Task brief =
Check each line of the entries for "mises" and report the ones that have it.
- Opening Delimiter -
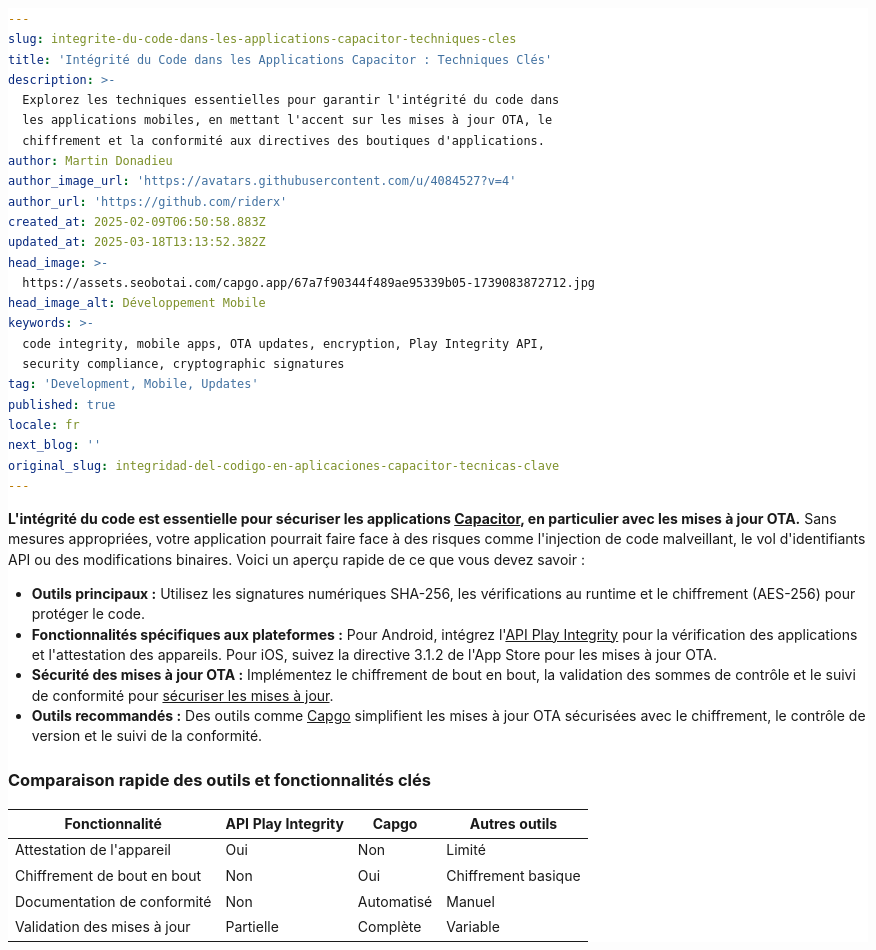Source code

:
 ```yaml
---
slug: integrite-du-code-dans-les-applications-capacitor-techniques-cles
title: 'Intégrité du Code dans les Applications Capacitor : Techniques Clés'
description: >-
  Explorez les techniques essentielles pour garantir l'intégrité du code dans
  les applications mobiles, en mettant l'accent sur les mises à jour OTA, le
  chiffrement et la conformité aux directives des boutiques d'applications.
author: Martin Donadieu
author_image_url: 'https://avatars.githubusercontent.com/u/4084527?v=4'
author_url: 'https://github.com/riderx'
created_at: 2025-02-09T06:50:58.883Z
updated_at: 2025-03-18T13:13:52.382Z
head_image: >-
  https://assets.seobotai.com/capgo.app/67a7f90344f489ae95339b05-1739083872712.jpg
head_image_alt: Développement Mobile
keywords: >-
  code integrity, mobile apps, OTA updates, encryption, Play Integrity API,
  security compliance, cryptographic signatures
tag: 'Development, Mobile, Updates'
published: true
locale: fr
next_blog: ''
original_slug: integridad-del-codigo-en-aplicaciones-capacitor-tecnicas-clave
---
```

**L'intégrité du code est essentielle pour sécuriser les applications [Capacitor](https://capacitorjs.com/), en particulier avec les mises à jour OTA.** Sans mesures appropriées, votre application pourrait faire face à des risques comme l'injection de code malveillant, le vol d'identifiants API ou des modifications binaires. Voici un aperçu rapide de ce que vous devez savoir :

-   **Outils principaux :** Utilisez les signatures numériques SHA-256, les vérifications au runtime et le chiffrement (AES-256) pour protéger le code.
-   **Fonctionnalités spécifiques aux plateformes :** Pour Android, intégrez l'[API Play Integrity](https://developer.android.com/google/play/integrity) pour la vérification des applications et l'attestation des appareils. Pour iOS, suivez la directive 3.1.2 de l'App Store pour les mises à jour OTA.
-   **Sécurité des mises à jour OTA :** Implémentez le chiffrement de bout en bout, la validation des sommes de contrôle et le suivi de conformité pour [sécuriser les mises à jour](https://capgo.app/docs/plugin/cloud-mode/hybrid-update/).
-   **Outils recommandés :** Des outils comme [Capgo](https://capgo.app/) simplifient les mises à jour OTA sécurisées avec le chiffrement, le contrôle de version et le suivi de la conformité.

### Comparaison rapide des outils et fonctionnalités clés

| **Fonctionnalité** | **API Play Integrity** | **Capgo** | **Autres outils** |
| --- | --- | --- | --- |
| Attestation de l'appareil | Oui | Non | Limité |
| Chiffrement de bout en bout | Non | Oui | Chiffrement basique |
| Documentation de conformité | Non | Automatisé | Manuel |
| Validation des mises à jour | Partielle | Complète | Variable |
- Closing Delimiter -
Exercise result =
  les applications mobiles, en mettant l'accent sur les mises à jour OTA, le
**L'intégrité du code est essentielle pour sécuriser les applications [Capacitor](https://capacitorjs.com/), en particulier avec les mises à jour OTA.** Sans mesures appropriées, votre application pourrait faire face à des risques comme l'injection de code malveillant, le vol d'identifiants API ou des modifications binaires. Voici un aperçu rapide de ce que vous devez savoir :
-   **Fonctionnalités spécifiques aux plateformes :** Pour Android, intégrez l'[API Play Integrity](https://developer.android.com/google/play/integrity) pour la vérification des applications et l'attestation des appareils. Pour iOS, suivez la directive 3.1.2 de l'App Store pour les mises à jour OTA.
-   **Sécurité des mises à jour OTA :** Implémentez le chiffrement de bout en bout, la validation des sommes de contrôle et le suivi de conformité pour [sécuriser les mises à jour](https://capgo.app/docs/plugin/cloud-mode/hybrid-update/).
-   **Outils recommandés :** Des outils comme [Capgo](https://capgo.app/) simplifient les mises à jour OTA sécurisées avec le chiffrement, le contrôle de version et le suivi de la conformité.
| Validation des mises à jour | Partielle | Complète | Variable |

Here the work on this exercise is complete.